By choosing this approach, borrowers have the potential to benefit if market rates rise in the future by reinvesting a portion of the DSRF at a higher rate. If market rates decrease, the portion originally invested in longer term securities is not affected. However, if the market does “improve”, this improvement will cause the value of the remaining securities held in the DSRF to decrease in value as interest rates rise. Depending on the borrower, it is usually required to mark to market the securities in the DSRF annually or semi-annually and if the value of the securities falls below the required deposit in the DSRF, they must replenish this shortfall, creating, in essence, a so-called “margin call”.
In the current market environment, the yield curve remains relatively flat, meaning that borrowers will not realize a significant increase in yield by purchasing longer dated securities.
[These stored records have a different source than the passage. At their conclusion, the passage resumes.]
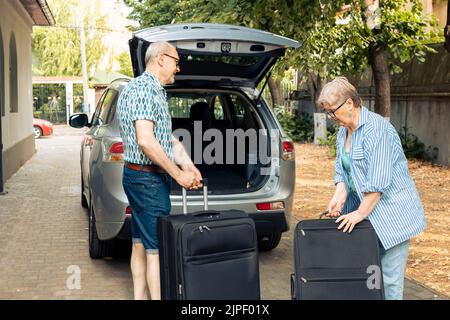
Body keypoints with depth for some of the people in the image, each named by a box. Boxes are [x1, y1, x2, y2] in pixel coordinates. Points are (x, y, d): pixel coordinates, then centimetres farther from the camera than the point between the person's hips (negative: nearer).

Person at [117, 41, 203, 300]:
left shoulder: (156, 92, 18)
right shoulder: (142, 89, -16)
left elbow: (169, 137, 16)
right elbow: (145, 140, -25)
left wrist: (188, 166, 2)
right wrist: (178, 174, -19)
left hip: (142, 178, 11)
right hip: (148, 179, -11)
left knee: (141, 243, 14)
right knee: (157, 248, -7)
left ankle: (140, 296, 23)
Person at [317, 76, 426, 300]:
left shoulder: (376, 129, -18)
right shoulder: (343, 131, 11)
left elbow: (378, 181, -21)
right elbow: (341, 169, 13)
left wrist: (360, 213, -18)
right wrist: (340, 195, -6)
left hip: (390, 212, -8)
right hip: (363, 208, 8)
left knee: (389, 278, -5)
In fact, the longer the maturity of the securities purchased, the greater potential for future margin calls on the DSRF. While there is comfort in locking up a known yield on an investment, we encourage our borrower clients to weigh this comfort with the potential for future margin calls.
ABOUT THE AUTHOR
Georgina Walleshauser joined Blue Rose in April 2017. As an Analyst, she is responsible for providing analytical, research, and transactional support to senior managers serving higher education, non-profit, and government clients with debt advisory, derivatives advisory, and reinvestment services. She also prepares debt capacity modeling, credit analysis, and market analysis to support the delivery of comprehensive, strategic, and resourceful capital planning tools to our clients.